**What is required**
Each entry below must be written out exactly, with pictures left out.

Lens and sensor parameters
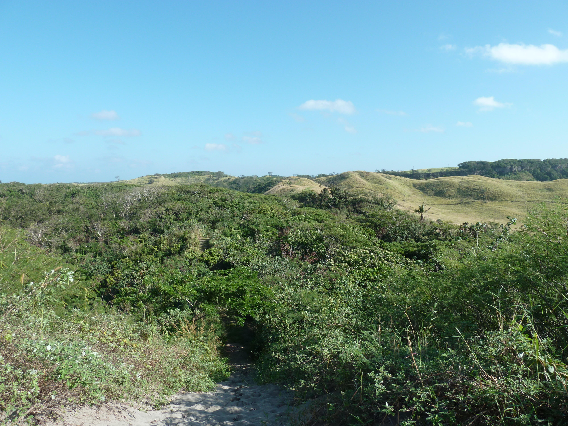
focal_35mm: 25
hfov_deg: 69.4
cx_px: 284
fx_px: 410
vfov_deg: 54.9
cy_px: 213
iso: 80
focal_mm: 4.1
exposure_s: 1/320
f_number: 4
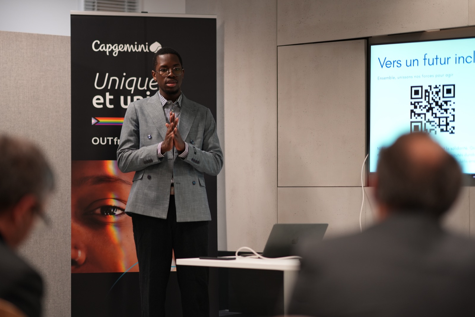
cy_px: 158
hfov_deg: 23.9
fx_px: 1121
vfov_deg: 16.1
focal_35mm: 85
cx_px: 238
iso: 640
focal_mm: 85
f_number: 1.4
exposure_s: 1/200
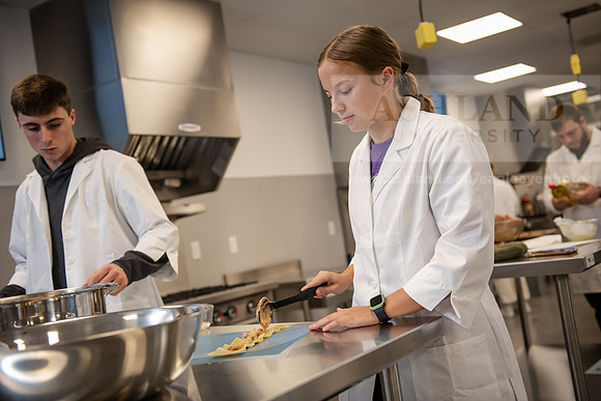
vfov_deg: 31.9
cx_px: 300
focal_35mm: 42
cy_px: 200
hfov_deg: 46.4
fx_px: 701
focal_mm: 42
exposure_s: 1/200
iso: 500
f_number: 3.2
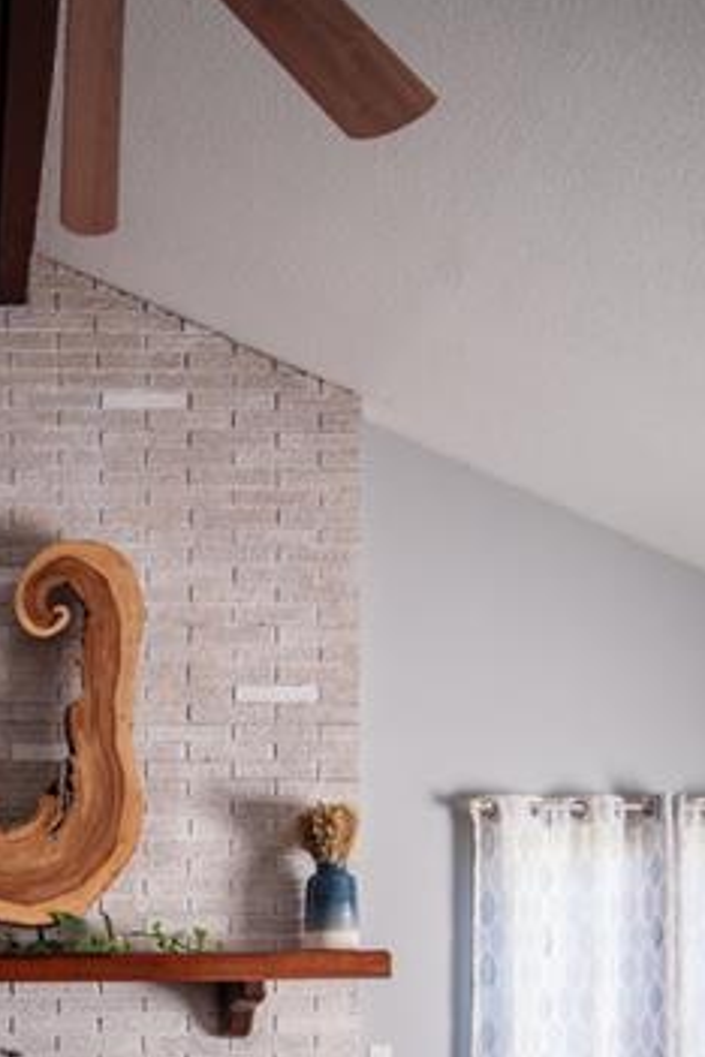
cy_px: 988
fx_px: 1028
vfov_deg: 47.7
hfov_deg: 34.2
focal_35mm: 35
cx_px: -14
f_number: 2.8
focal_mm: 16
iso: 400
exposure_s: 1/200
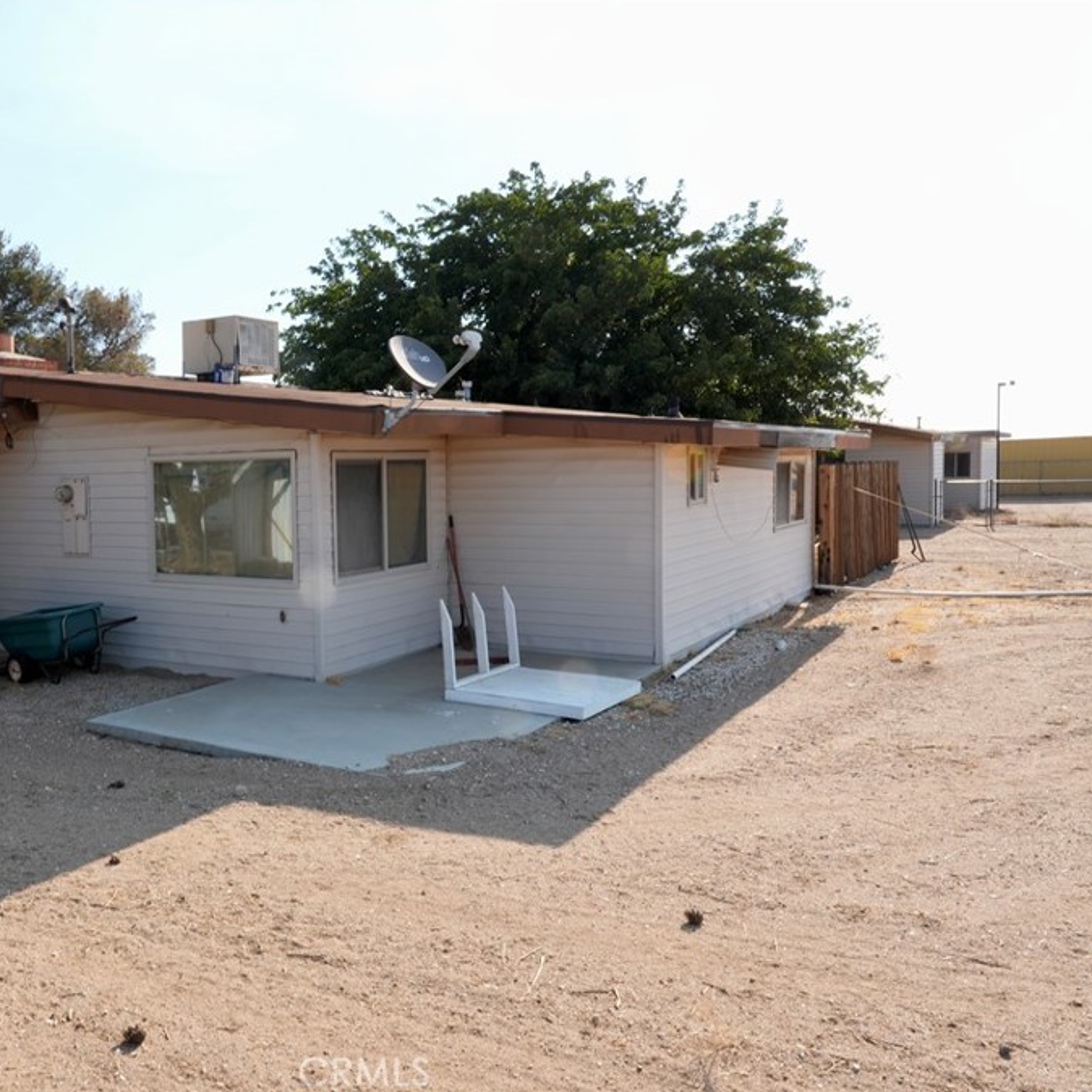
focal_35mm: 31
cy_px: 542
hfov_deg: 50.3
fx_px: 1106
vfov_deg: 52.5
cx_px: 271
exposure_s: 1/60
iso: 250
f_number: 18
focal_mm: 16
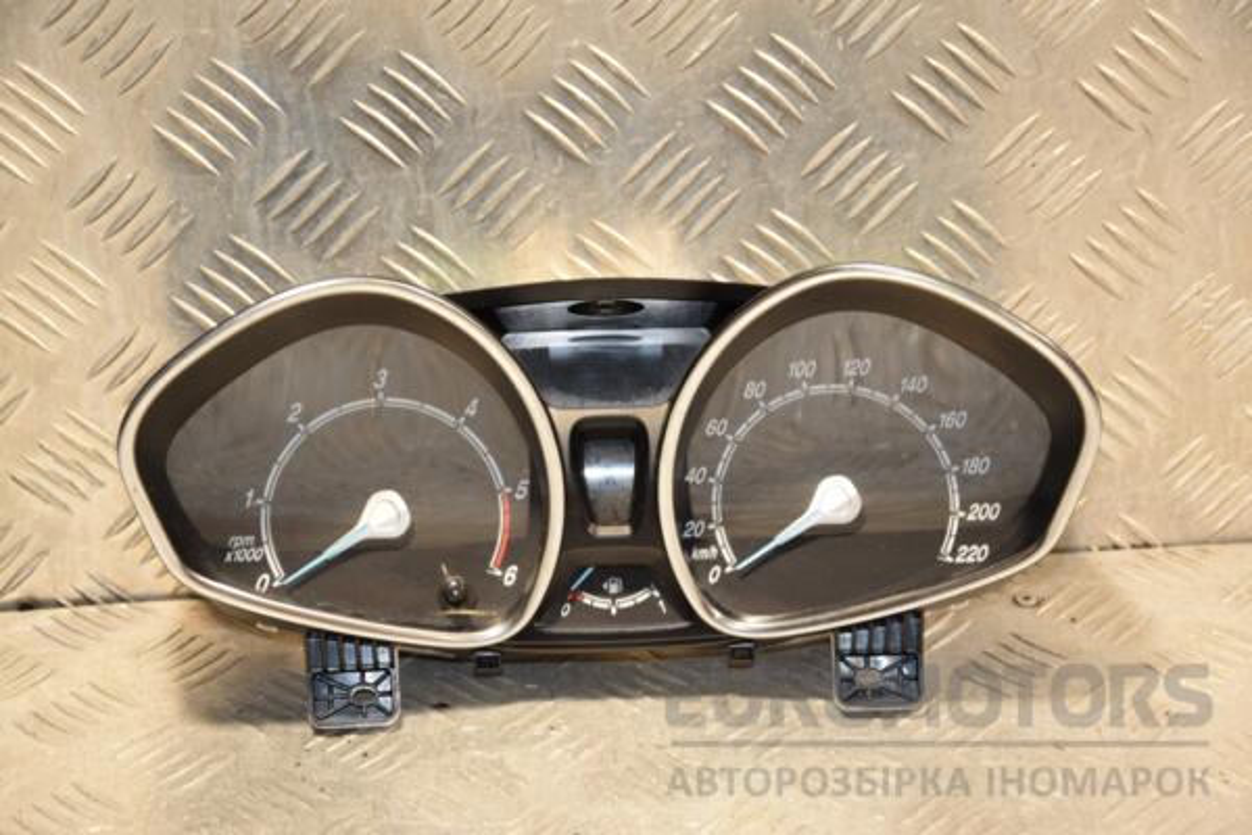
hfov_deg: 20.6
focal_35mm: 99
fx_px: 3443
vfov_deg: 13.8
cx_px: 626
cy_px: 418
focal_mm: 66
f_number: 5.3
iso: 800
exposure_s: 1/100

**Reply**
focal_35mm: 25
hfov_deg: 69.4
cx_px: 284
fx_px: 410
vfov_deg: 54.9
cy_px: 213
iso: 80
focal_mm: 4.1
exposure_s: 1/320
f_number: 4
cy_px: 158
hfov_deg: 23.9
fx_px: 1121
vfov_deg: 16.1
focal_35mm: 85
cx_px: 238
iso: 640
focal_mm: 85
f_number: 1.4
exposure_s: 1/200
vfov_deg: 31.9
cx_px: 300
focal_35mm: 42
cy_px: 200
hfov_deg: 46.4
fx_px: 701
focal_mm: 42
exposure_s: 1/200
iso: 500
f_number: 3.2
cy_px: 988
fx_px: 1028
vfov_deg: 47.7
hfov_deg: 34.2
focal_35mm: 35
cx_px: -14
f_number: 2.8
focal_mm: 16
iso: 400
exposure_s: 1/200
focal_35mm: 31
cy_px: 542
hfov_deg: 50.3
fx_px: 1106
vfov_deg: 52.5
cx_px: 271
exposure_s: 1/60
iso: 250
f_number: 18
focal_mm: 16
hfov_deg: 20.6
focal_35mm: 99
fx_px: 3443
vfov_deg: 13.8
cx_px: 626
cy_px: 418
focal_mm: 66
f_number: 5.3
iso: 800
exposure_s: 1/100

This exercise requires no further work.